Note that this recipe also works with spelt flour, if you happen to have some around. If you go with spelt flour, I recommend a food scale so you can measure out 8 oz – it’s a little more dense than GF AP, and you’ll want slightly less than the 1 ¾ cups called for here. Spelt, for the uninitiated, is not gluten-free; if you swap it in place of the GF AP flour, you can’t feed these to your Celiac friends. If gluten isn’t an issue, I highly recommend playing around with spelt flour – it’s high in protein and has a lovely nutty, sweet flavor.

Gluten-Free Blueberry Muffins

Yields 12 muffins

1 ¾ cups gluten-free all-purpose flour
½ cup plus 1 T sugar
1 t salt
2 t baking powder
½ t cinnamon
8 oz (1 cup) almond milk
2 eggs
½ cup vegetable oil
¾ cup blueberries
2 T maple syrup (actual maple syrup, not Log Cabin)


  • Prepare the pan
  • Smash the berries and syrup
  • Mix the dry ingredients
  • Mix the wet ingredients
  • Fold dry into wet
  • Fold in berries
  • Bake

Preheat the oven to 350. Prepare a muffin tin by lightly greasing the wells or lining with muffin papers.
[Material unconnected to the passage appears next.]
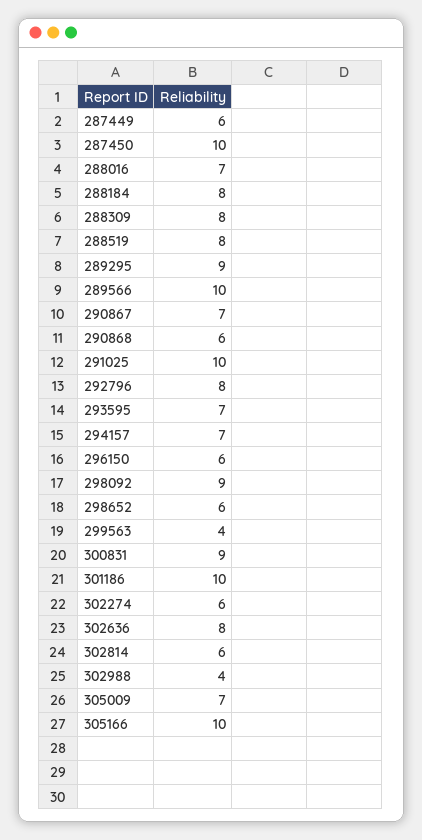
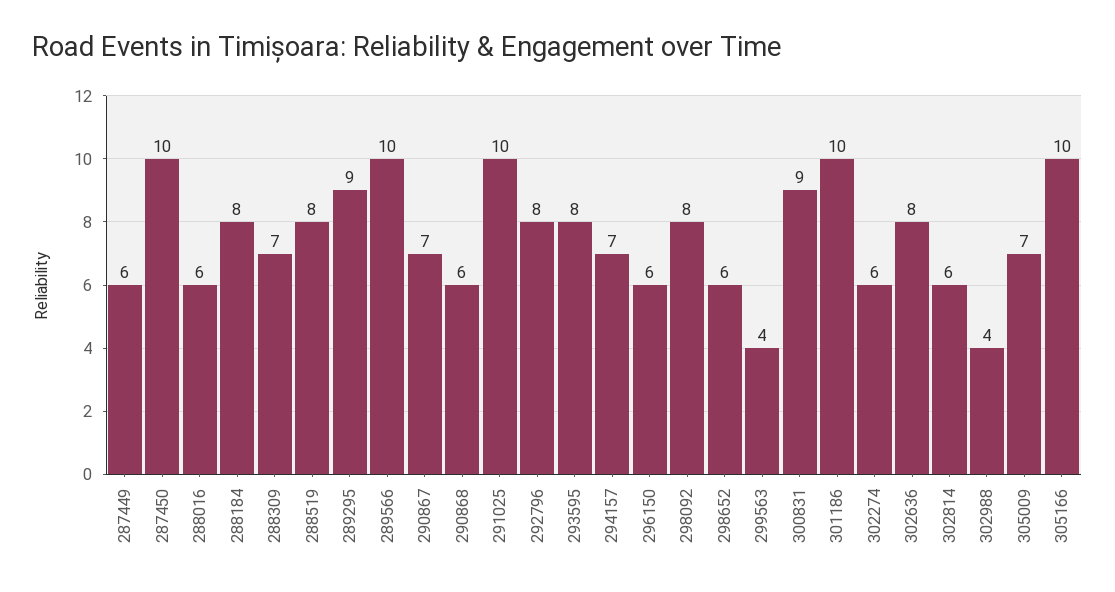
288016: 7 -> 6
288309: 8 -> 7
293595: 7 -> 8
298092: 9 -> 8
Rinse the blueberries in a colander and shake well to drain. Toss them in a small bowl with the maple syrup and give them a few good smooshes with the back of a spoon to lightly crush their little bodies.

In a medium bowl, combine the flour, sugar, salt, baking powder, and cinnamon. Whisk the eggs, almond milk, and oil in another bowl. Gently fold the dry ingredients into the wet. Fold in the berries with their syrup and gently stir until the berries are evenly distributed throughout the batter.

Fill the wells of the muffin tin with batter (you should be able to get them around ¾ of the way full) and bake for 30 minutes, or until the tops are golden brown. Cool the muffins for 5 minutes in the pan, loosen with a butter knife, and turn them out onto a rack to finish cooling. Though you may be tempted to grab one and snarf right away, know that the berries will be like little orbs of lava if you dive right in.